So there I was, sat in my hotel room at around 10 yesterday morning crashing out the MCN back page bits and bobs from Snetterton BSB. We’d just jetted into Ronaldsway from Birmingham (always sounds better if you adopt a sweet home Alabama accent).
Okay, our bags were still back on the mainland thanks to a conveyor belt malfunction that meant every aircraft out of there that morning left without bags. But what the hell, I was enjoying this particular moment.
The window was wide open, gentle sea breeze wafting in, smell of fresh roast from the cup next to my MacBook Pro.
And outside, the burbling of a '67 Bonnie with reverse cone megas, the rumble of a big-twin Harley, the wail of some indistinguishable Japanese four-cylinder with an open pipe, mingled with the clip-clop of the horse-drawn tram. This, I thought, could only be the TT.
Fast forward to later in the afternoon up at the Grandstand. I’ve just turned my Walkman on and tuned to Manx Radio – just in time to hear Charlie Williams describing Guy Martin’s crash at Cross Fourways in the classic race at Billown.
I think I held my breath just as long as Charlie did until Guy was on his feet and walking to safety. Phew, got away with that one.
One of the first persons I saw when I wandered around the paddock was Hector Neill and he nervously laughed off Guy’s crash, saying he thought his rider had just been down at Billown ‘practicing.’ “He needed to get some miles to loosen up after his North West 200 crash,” said Hector.
John Simms, the engineering guru who built Guy’s tricked-out XR69 Suzuki, was up at the Paddock too and said the marshals had confirmed that Guy’s crash was due to someone else’s oil. He was looking for him to set his mind at rest.
The oil from a blown Trident, was apparently off line, but Guy had been battling with James Coward for the lead when they came up on two backmarkers - and he’d been forced onto a tighter line.
Conor Cummins was in the Tyco awning with Hector, two fingers and the bottom of his right hand in a cast raised above heart level in a sling to help reduce the swelling.
He said he was going to sit out tonight’s practice to allow the injury another day of healing. He seemed upbeat but you can only imagine his frustration after working so hard to comeback from injury and then suffer this through no fault of his own.

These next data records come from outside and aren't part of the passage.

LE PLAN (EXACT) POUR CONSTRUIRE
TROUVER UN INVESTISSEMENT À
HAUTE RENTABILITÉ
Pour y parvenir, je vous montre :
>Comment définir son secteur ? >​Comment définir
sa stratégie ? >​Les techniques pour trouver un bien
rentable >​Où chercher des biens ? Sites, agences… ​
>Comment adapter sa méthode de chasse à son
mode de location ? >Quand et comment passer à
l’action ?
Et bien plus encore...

Saturday’s TT practice had only been for rookies and the Lightweight supertwins. But last night’s session brought all the top players to the stage for the first time and - despite obvious nerves and apprehension - there were no first night blues.
Perfect conditions – apart from the low, setting sun and swarms of insects – produced an electrifying evening’s action as Michael Dunlop led off the procession of superbike stars down Glencrutchery Road.
Martin, now dressed in white and blue riding the Tyco TAS Suzuki, and Cameron Donald kicked it off, crossing the line together at the end of the lap. Martin 123.96mph, Donald 125.06 on the Wilson Craig Honda. Hot start.
I never cease to be amazed how these riders just rock up to Glencrutchery Road, sling their leg over the bike and have that ability to pull the pin, where short circuit riders get a chance to settle in, get the tyres warm and gradually build to a lap time.
James Hiller flashed across the line on the Pr1mo Bournemouth Kawasaki at 124.40. Ian Hutchinson clocked a 121.92mph. Great start. I don’t know about the team but I felt relieved for the Swan Yamaha rider.
McGuinness though clocked 111.23 and pulled in. Something was clearly amiss. His crew changed the shock.
Donald’s next lap? 126.37. Everyone glued to the monitor in the pit area looked at each other with that knowing ‘game on’ look.
Michael Dunlop 123.32 on his McAdoo Kawasaki stocker. He’d done 123.87 on his Honda superbike. Gary Johnson 123.46 on the Padgetts superbike. The pits were a hive of activity. People were going out on 600s. William Dunlop did 122.90 of his Wilson Craig bike.
Then we had a long wait until McGuinness came through again on his superbike. 126.16. But from the bottom of the pit area you could hear the TT Legends Honda racing on towards St Ninians. A flying lap. What would that bring?
It seemed a long wait but we were rewarded. 128.26.
McGuinness had done what McGuinness likes to do. Throw down the gauntlet. Topping the time sheets for him is important: It boosts his confidence. And takes a little of the wind out of his rival’s sails.
It wasn’t a record-breaking opening night but you wouldn’t expect it. But it was a pretty sensational evening just the same.
There’s a long way to go in the story of TT 2012. But this was some opening chapter. And like any good book, what’s on the next page is the subject of some really intense anticipation.
Well, I for one, can’t wait till it all happens again on tonight.